═════ Reading text ═════

As we sold our family home last year (for 2.5 times price paid in 2002 [info for property doomers]) and paid for breaking some fixed interest segments,[mind you we were able to buy a far superior home for attainable price] then I am not in a hurry to re-fix. One should remain fluid in these uncertain times!  

I know a guy who bought in Onehunga in 2001 for 275k (a 3-bed bungalow) and his house is now worth 700k. But then I know of people that bought in Milford in 2004 - a 3 bed house on a huge site, paid 550k for it and sold it just last week for 660k - nowhere near the same level of appreciation. I also know of people that bought leaky homes that have had to pay as much in repairs as what the original house was worth to fix it, and others that bought an inner city apartment for 550k that's now only worth 300k in today's market.

I think this proves that there is no hard and fast rule. Some people have done well - others have been well and truly burnt - badly. Like anyone that bought beach holiday homes in Paihia in 2007 has probably lost somewhere between 20%and 50%.

I think if you go for a solidly built home in a reasonable neighbourhood in Auckland, then in the long run (10 years plus) you'll do well. But I don't think that we are going to see 2.5 times gain anywhere in the next 10 years.

Bollard is now in a damned if he does and damned if he doesn't position, perhaps because he didn't take earlier opportunities to act in a timely manner.

═════ Data shown ═════

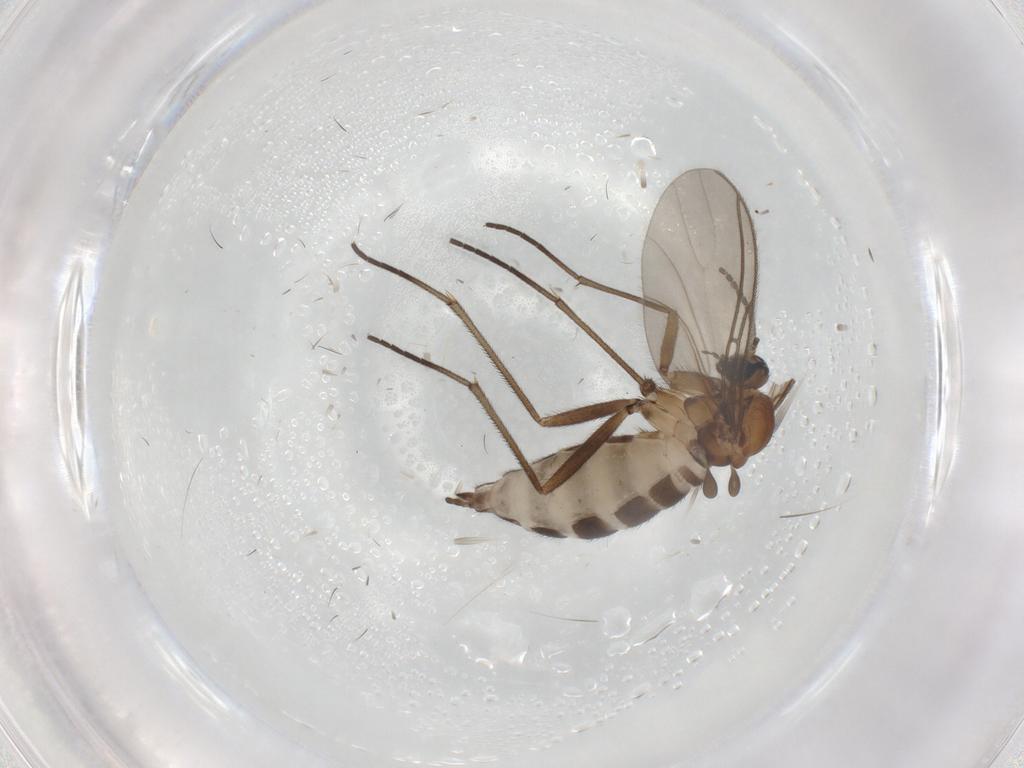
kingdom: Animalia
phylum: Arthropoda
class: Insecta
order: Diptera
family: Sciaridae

═════
═════ Data shown ═════

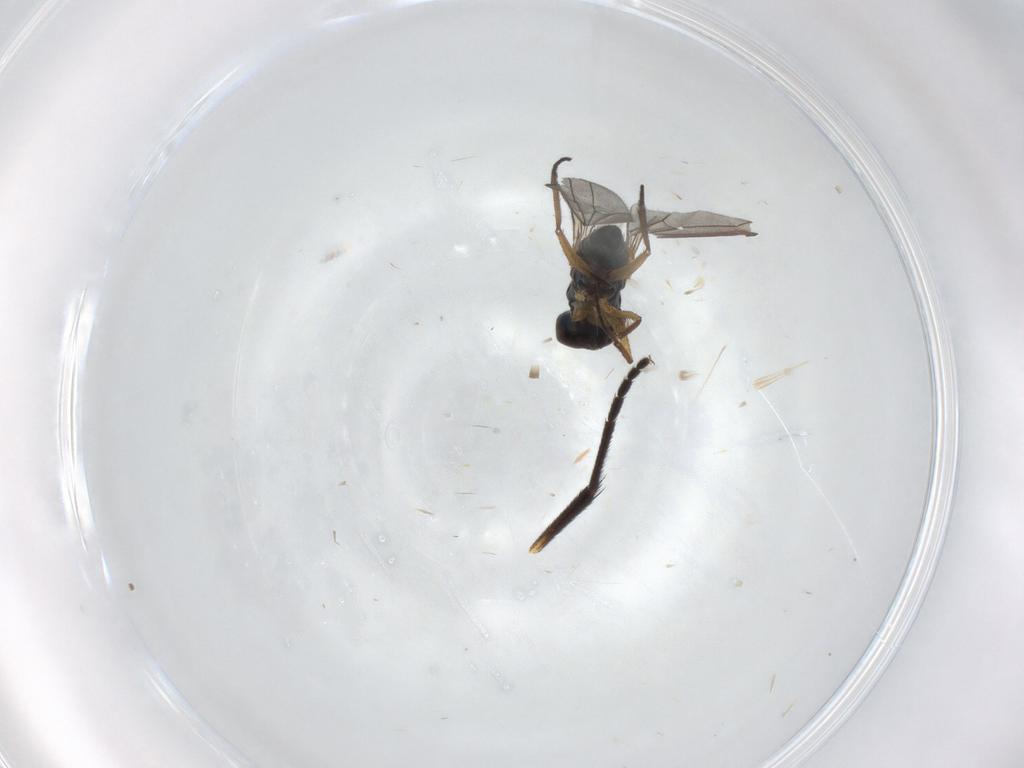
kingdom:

═════
═════ Data shown ═════

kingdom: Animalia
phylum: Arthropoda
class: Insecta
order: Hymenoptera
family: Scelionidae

═════

▶ [Given task 1]: According to the comment on house prices, what did the people who bought a 3-bed house in Milford in 2004 pay for it, and what did they sell it for?
▶ [Given task 2]: Write the next part of the comment on house prices, picking up after its last sentence.
The entries have nothing to do with the comment on house prices.

▶ [Task answer 1]: They paid 550k and sold it for 660k.

▶ [Task answer 2]:
I think interest rates will soon become irrelevant, as a credit contraction will diminish its importance.

We are massively overexposed to debt on residential property. If you lose your job and can't pay your mortgage, does it matter if interest on your mortgage is 5% or 10%?

With a track record like Hickeys I suggest he keep his crystal ball to him self and stick to running a website.

BHs track record is better than the mainstream econimists from my perspective. I attend  formal economic updates given by leading economists and BH wins overall, thats why I keep coming to the website

he nailed that 30% drop in house prices....



Despite saying what I said I still think he has many things wrong but  his focus on the basic, fundamentals is unfortunately for many people, correct in hindsight. He isnt perfect but I think many appreciate an unbiased and fundamental view. If he wasnt right often enough I wouldn't bother

Spirk, I totally agree with you. I think BH is one of the best at his game... he nails it often, but I like reminding him on the few occasions he gets it wrong... keeps him honest and his feet on the ground... though mostly I suspect he doesn't care what I think and who can blame him really???


Many thanks Mandalay. Feet on the ground here.



My pleasure BH, then my job on this thread is done... hope you had a fab weekend!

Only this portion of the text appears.